→ Work to complete
Copy each line of the material below that includes the string "Pingo".

______________________________

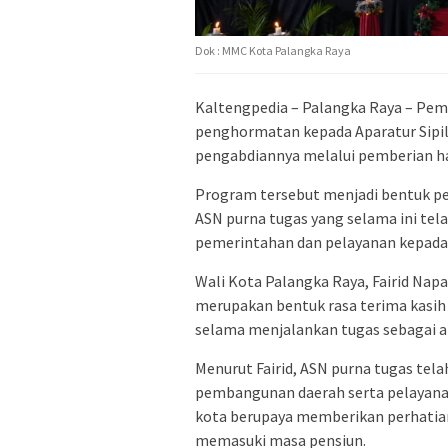
Dok : MMC Kota Palangka Raya
Kaltengpedia – Palangka Raya – Pem
penghormatan kepada Aparatur Sipil
pengabdiannya melalui pemberian ha
Program tersebut menjadi bentuk p
ASN purna tugas yang selama ini te
pemerintahan dan pelayanan kepada 
Wali Kota Palangka Raya,
Fairid Napa
merupakan bentuk rasa terima kasih a
selama menjalankan tugas sebagai a
Menurut Fairid, ASN purna tugas te
pembangunan daerah serta pelayanan
kota berupaya memberikan perhatia
memasuki masa pensiun.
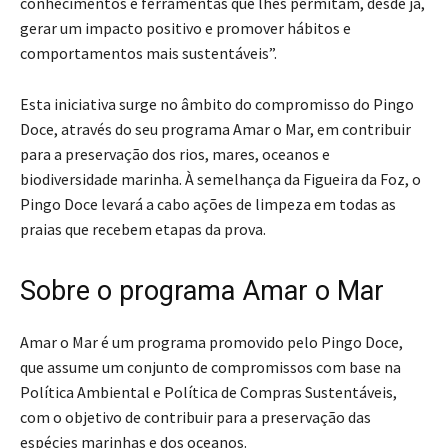
conhecimentos e ferramentas que lhes permitam, desde já,
gerar um impacto positivo e promover hábitos e
comportamentos mais sustentáveis”.
Esta iniciativa surge no âmbito do compromisso do Pingo
Doce, através do seu programa Amar o Mar, em contribuir
para a preservação dos rios, mares, oceanos e
biodiversidade marinha. À semelhança da Figueira da Foz, o
Pingo Doce levará a cabo ações de limpeza em todas as
praias que recebem etapas da prova.
Sobre o programa Amar o Mar
Amar o Mar é um programa promovido pelo Pingo Doce,
que assume um conjunto de compromissos com base na
Política Ambiental e Política de Compras Sustentáveis,
com o objetivo de contribuir para a preservação das
espécies marinhas e dos oceanos.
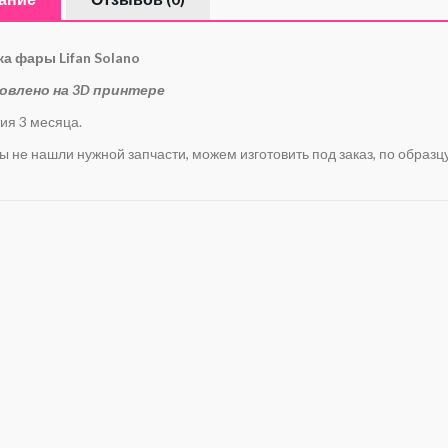
а фары Lifan Solano
овлено на 3D принтере
ия 3 месяца.
ы не нашли нужной запчасти, можем изготовить под заказ, по образц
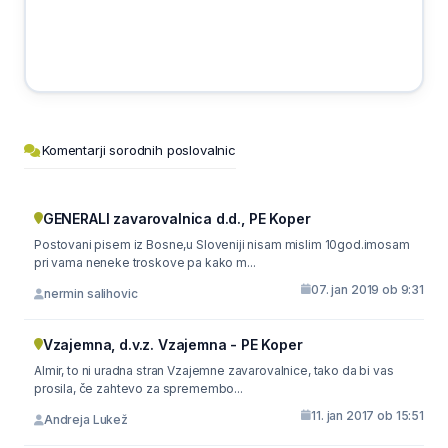
Komentarji sorodnih poslovalnic
GENERALI zavarovalnica d.d., PE Koper
Postovani pisem iz Bosne,u Sloveniji nisam mislim 10god.imosam
pri vama neneke troskove pa kako m...
07. jan 2019 ob 9:31
nermin salihovic
Vzajemna, d.v.z. Vzajemna - PE Koper
Almir, to ni uradna stran Vzajemne zavarovalnice, tako da bi vas
prosila, če zahtevo za spremembo...
11. jan 2017 ob 15:51
Andreja Lukež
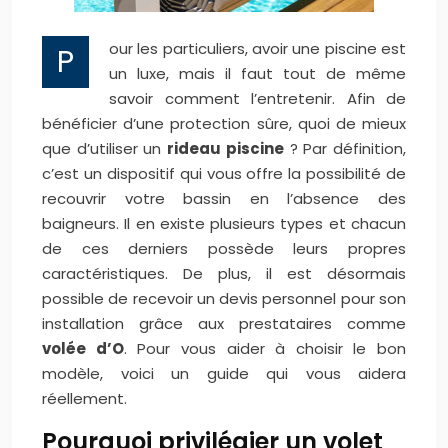
our les particuliers, avoir une piscine est
P
un luxe, mais il faut tout de même
savoir comment l’entretenir. Afin de
bénéficier d’une protection sûre, quoi de mieux
que d’utiliser un
rideau piscine
? Par définition,
c’est un dispositif qui vous offre la possibilité de
recouvrir votre bassin en l’absence des
baigneurs. Il en existe plusieurs types et chacun
de ces derniers possède leurs propres
caractéristiques. De plus, il est désormais
possible de recevoir un devis personnel pour son
installation grâce aux prestataires comme
volée d’O
. Pour vous aider à choisir le bon
modèle, voici un guide qui vous aidera
réellement.
Pourquoi privilégier un volet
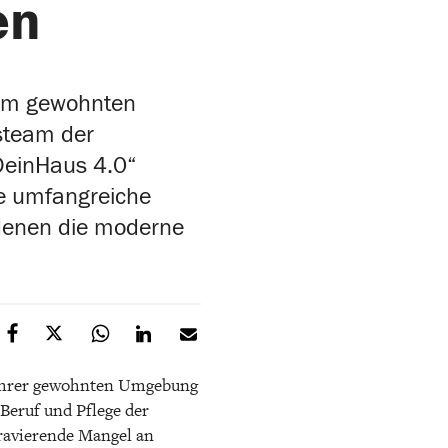
en
rem gewohnten
steam der
DeinHaus 4.0“
ne umfangreiche
 denen die moderne
n ihrer gewohnten Umgebung
 Beruf und Pflege der
ravierende Mangel an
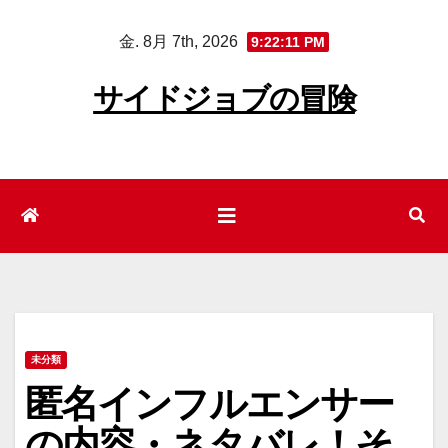
コ
金. 8月 7th, 2026
9:22:12 PM
ン
テ
サイドジョブの冒険
ン
ツ
へ
ス
キ
ッ
プ
未分類
匿名インフルエンサー
の内容・ネタバレ！そ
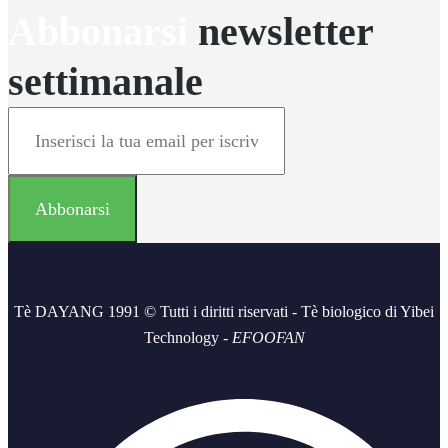
Abbonarsi
newsletter
settimanale
Tè DAYANG 1991 © Tutti i diritti riservati - Tè biologico di Yibei
Technology -
EFOOFAN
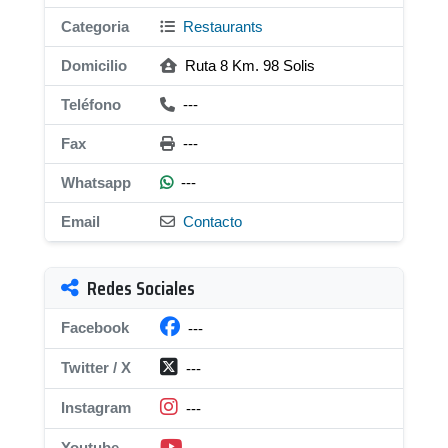
Categoria
Restaurants
Domicilio
Ruta 8 Km. 98 Solis
Teléfono
---
Fax
---
Whatsapp
---
Email
Contacto
Redes Sociales
Facebook
---
Twitter / X
---
Instagram
---
Youtube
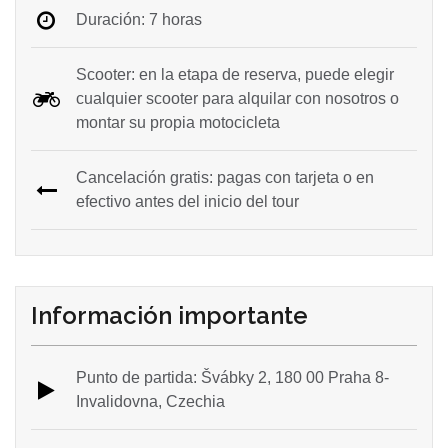
Duración: 7 horas
Scooter: en la etapa de reserva, puede elegir
cualquier scooter para alquilar con nosotros o
montar su propia motocicleta
Cancelación gratis: pagas con tarjeta o en
efectivo antes del inicio del tour
Información importante
Punto de partida: Švábky 2, 180 00 Praha 8-
Invalidovna, Czechia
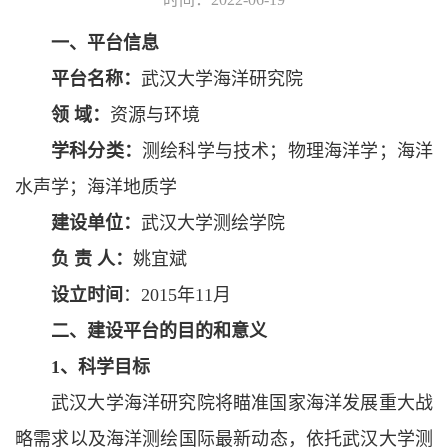
一、平台信息
平台名称：
武汉大学海洋研究院
领 域：
资源与环境
学科分类：
测绘科学与技术；物理海洋学；海洋
水声学；海洋地质学
建设单位：
武汉大学测绘学院
负 责 人：
姚宜斌
设立时间
：2015年11月
二、建设平台的目的和意义
1
、科学目标
武汉大学海洋研究院将瞄准国家海洋发展重大战
略需求以及海洋测绘国际最新动态，依托武汉大学测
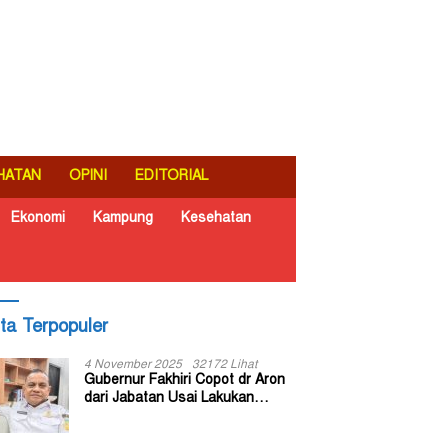
HATAN
OPINI
EDITORIAL
Ekonomi
Kampung
Kesehatan
ita Terpopuler
4 November 2025
32172 Lihat
Gubernur Fakhiri Copot dr Aron
dari Jabatan Usai Lakukan
Inspeksi Mendadak di RSUD Dok
II Jayapura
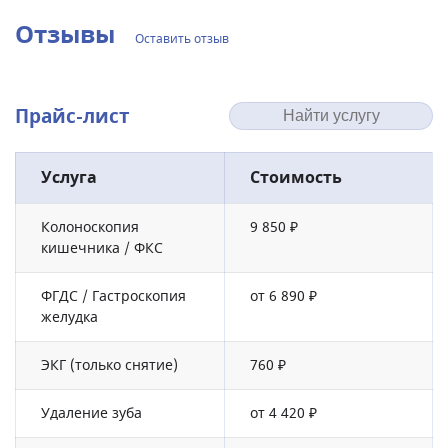
Отзывы
Оставить отзыв
Прайс-лист
Услуга
Стоимость
Колоноскопия
9 850 ₽
кишечника / ФКС
ФГДС / Гастроскопия
от 6 890 ₽
желудка
ЭКГ (только снятие)
760 ₽
Удаление зуба
от 4 420 ₽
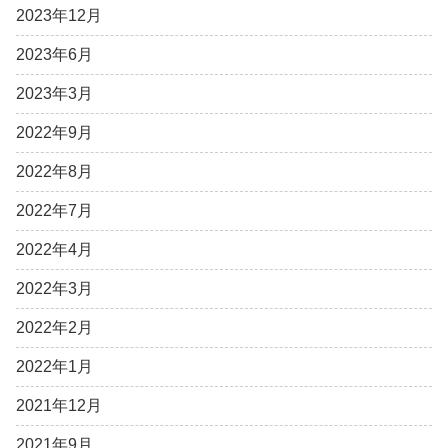
2023年12月
2023年6月
2023年3月
2022年9月
2022年8月
2022年7月
2022年4月
2022年3月
2022年2月
2022年1月
2021年12月
2021年9月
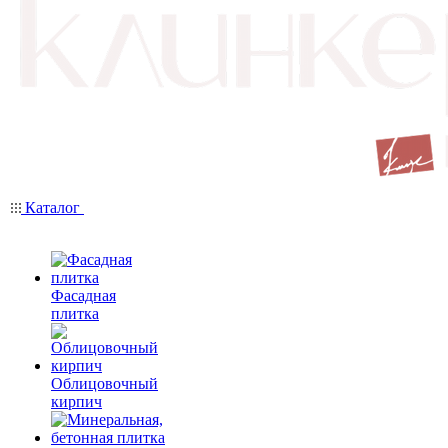
Каталог
Фасадная
плитка
Облицовочный
кирпич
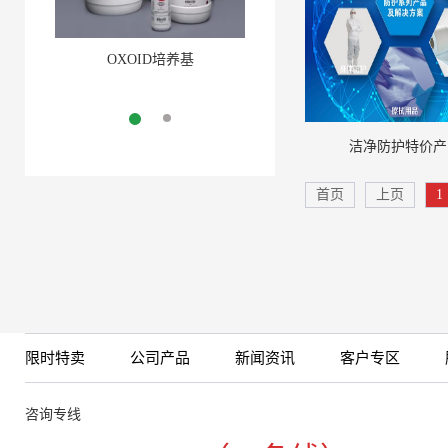
OXOID培养基
LGC能力验证每月精选
More
More
洁净防护特价产
首页
上页
1
限时特卖
公司产品
新闻资讯
客户专区
咨询专线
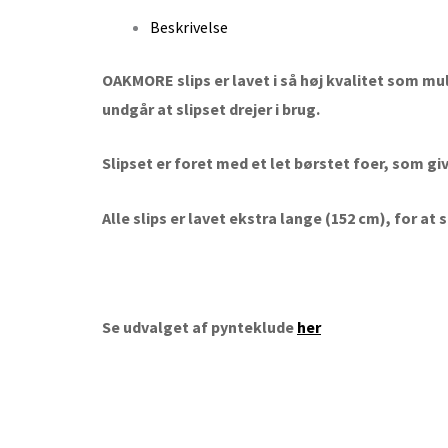
Beskrivelse
OAKMORE slips er lavet i så høj kvalitet som mu
undgår at slipset drejer i brug.
Slipset er foret med et let børstet foer, som gi
Alle slips er lavet ekstra lange (152 cm), for a
Se udvalget af pynteklude
her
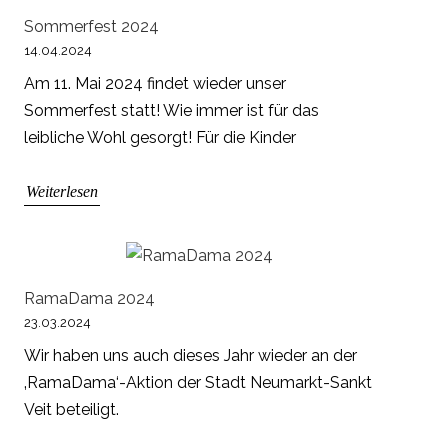
Sommerfest 2024
14.04.2024
Am 11. Mai 2024 findet wieder unser
Sommerfest statt! Wie immer ist für das
leibliche Wohl gesorgt! Für die Kinder
Weiterlesen
RamaDama 2024
23.03.2024
Wir haben uns auch dieses Jahr wieder an der
‚RamaDama‘-Aktion der Stadt Neumarkt-Sankt
Veit beteiligt.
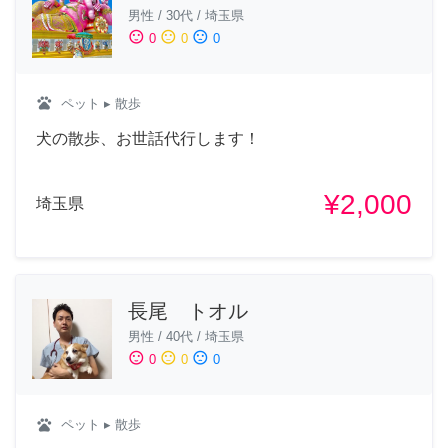
男性
/
30代
/
埼玉県
sentiment_satisfied
sentiment_neutral
sentiment_dissatisfied
0
0
0
pets
ペット
▸ 散歩
犬の散歩、お世話代行します！
¥2,000
埼玉県
長尾 トオル
男性
/
40代
/
埼玉県
sentiment_satisfied
sentiment_neutral
sentiment_dissatisfied
0
0
0
pets
ペット
▸ 散歩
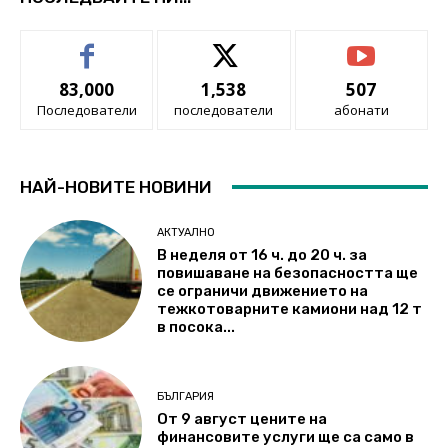
83,000
1,538
507
Последователи
последователи
абонати
НАЙ-НОВИТЕ НОВИНИ
АКТУАЛНО
В неделя от 16 ч. до 20 ч. за
повишаване на безопасността ще
се ограничи движението на
тежкотоварните камиони над 12 т
в посока...
БЪЛГАРИЯ
От 9 август цените на
финансовите услуги ще са само в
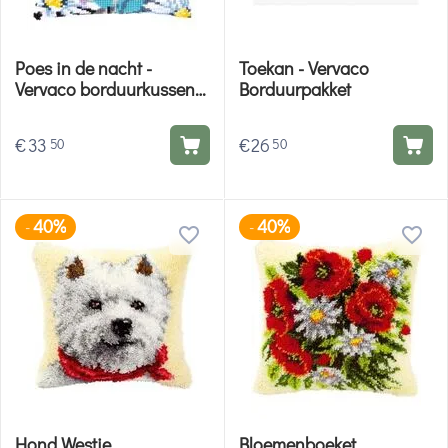
Poes in de nacht -
Toekan - Vervaco
Vervaco borduurkussen
Borduurpakket
borduurpakket
€
33
€
26
50
50
40%
40%
-
-
Hond Westie
Bloemenboeket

______________________________

→ Task answer
Esta iniciativa surge no âmbito do compromisso do Pingo
Pingo Doce levará a cabo ações de limpeza em todas as
Amar o Mar é um programa promovido pelo Pingo Doce,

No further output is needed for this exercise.